## Your goal
Rewrite the part of the article below on the UAMS researcher's award that begins at "In addition to" and stops after "function during aging.", putting "Dr. Zhang" in place of "Zhang".

## Passage shown
UAMS Researcher Earns National Recognition, Grant Funding for Reproductive Health Study

By Spencer Watson

Zijing Zhang, Ph.D., a postdoctoral fellow working under Michael Birrer, M.D., Ph.D., vice chancellor and director of the UAMS Winthrop P. Rockefeller Cancer Institute, received the Consortium’s Postdoctoral Scholar Award. It recognizes imaginative junior scientists leading the way for the upcoming generation of reproductive aging researchers.

She was one of eight such Postdoctoral Scholar Award recipients and one of 22 researchers nationally to receive a portion of a $7.4 million grant, announced in August.

In addition to Birrer, co-mentor is Lynae Brayboy, M.D., recently named chief medical officer of Berlin-based digital health company Clue and a specialist in reproductive endocrinology and fertility.

“I’m very grateful for the support of my proposed project, which seeks to better understand how immune cells might influence the biological processes in the ovary and the ovarian tissue environment during aging,” said Zhang.

Previous research by Zhang demonstrated differences in a population of immune cells, called macrophages, as ovaries age. Low-grade chronic inflammation in the ovaries has also been associated with aging. Because macrophages play a role in inflammatory reactions, Zhang hopes to explore what role they play in reproductive health as ovaries start to deteriorate and ultimately cease to function during aging.

The mission of the consortium is to support breakthrough research on reproductive aging through funding, training, infrastructure, programs to support women in science, and a collaborative intellectual network. The network will enable grantees and all consortium members to pursue support and collaboration across multidisciplinary approaches and institutions, thereby establishing a foundation on which to grow a diverse and sustainable research ecosystem.

“The consortium unites two disciplines – reproductive science and geroscience – in an unprecedented way to investigate an area of biology that has tangible societal and clinical implications,” said Jennifer Garrison, Ph.D., consortium faculty director and an assistant professor at the Buck Institute for Research on Aging. “Our goal is to foster truly bold, innovative scientists with the potential to transform the field.”

## Record excerpts
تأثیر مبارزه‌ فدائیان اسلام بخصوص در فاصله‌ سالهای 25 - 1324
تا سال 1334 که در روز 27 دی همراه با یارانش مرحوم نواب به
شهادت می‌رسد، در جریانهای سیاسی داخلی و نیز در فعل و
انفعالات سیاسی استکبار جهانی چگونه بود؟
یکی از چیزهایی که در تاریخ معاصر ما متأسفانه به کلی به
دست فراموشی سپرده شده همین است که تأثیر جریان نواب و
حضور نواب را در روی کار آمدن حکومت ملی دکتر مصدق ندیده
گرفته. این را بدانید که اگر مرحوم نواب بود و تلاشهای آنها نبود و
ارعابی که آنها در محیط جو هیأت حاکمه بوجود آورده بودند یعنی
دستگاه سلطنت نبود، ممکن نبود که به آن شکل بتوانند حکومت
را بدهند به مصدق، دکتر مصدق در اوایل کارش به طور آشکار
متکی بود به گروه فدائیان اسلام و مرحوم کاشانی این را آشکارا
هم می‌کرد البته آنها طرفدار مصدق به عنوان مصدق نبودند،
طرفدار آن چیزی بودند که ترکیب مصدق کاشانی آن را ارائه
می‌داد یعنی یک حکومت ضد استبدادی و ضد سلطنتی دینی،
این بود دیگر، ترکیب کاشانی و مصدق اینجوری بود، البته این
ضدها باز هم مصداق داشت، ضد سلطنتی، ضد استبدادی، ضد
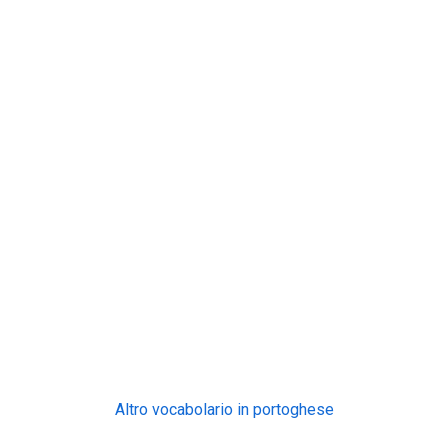
Altro vocabolario in portoghese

## Response to this exercise
In addition to Birrer, co-mentor is Lynae Brayboy, M.D., recently named chief medical officer of Berlin-based digital health company Clue and a specialist in reproductive endocrinology and fertility.

“I’m very grateful for the support of my proposed project, which seeks to better understand how immune cells might influence the biological processes in the ovary and the ovarian tissue environment during aging,” said Dr. Zhang.

Previous research by Dr. Zhang demonstrated differences in a population of immune cells, called macrophages, as ovaries age. Low-grade chronic inflammation in the ovaries has also been associated with aging. Because macrophages play a role in inflammatory reactions, Dr. Zhang hopes to explore what role they play in reproductive health as ovaries start to deteriorate and ultimately cease to function during aging.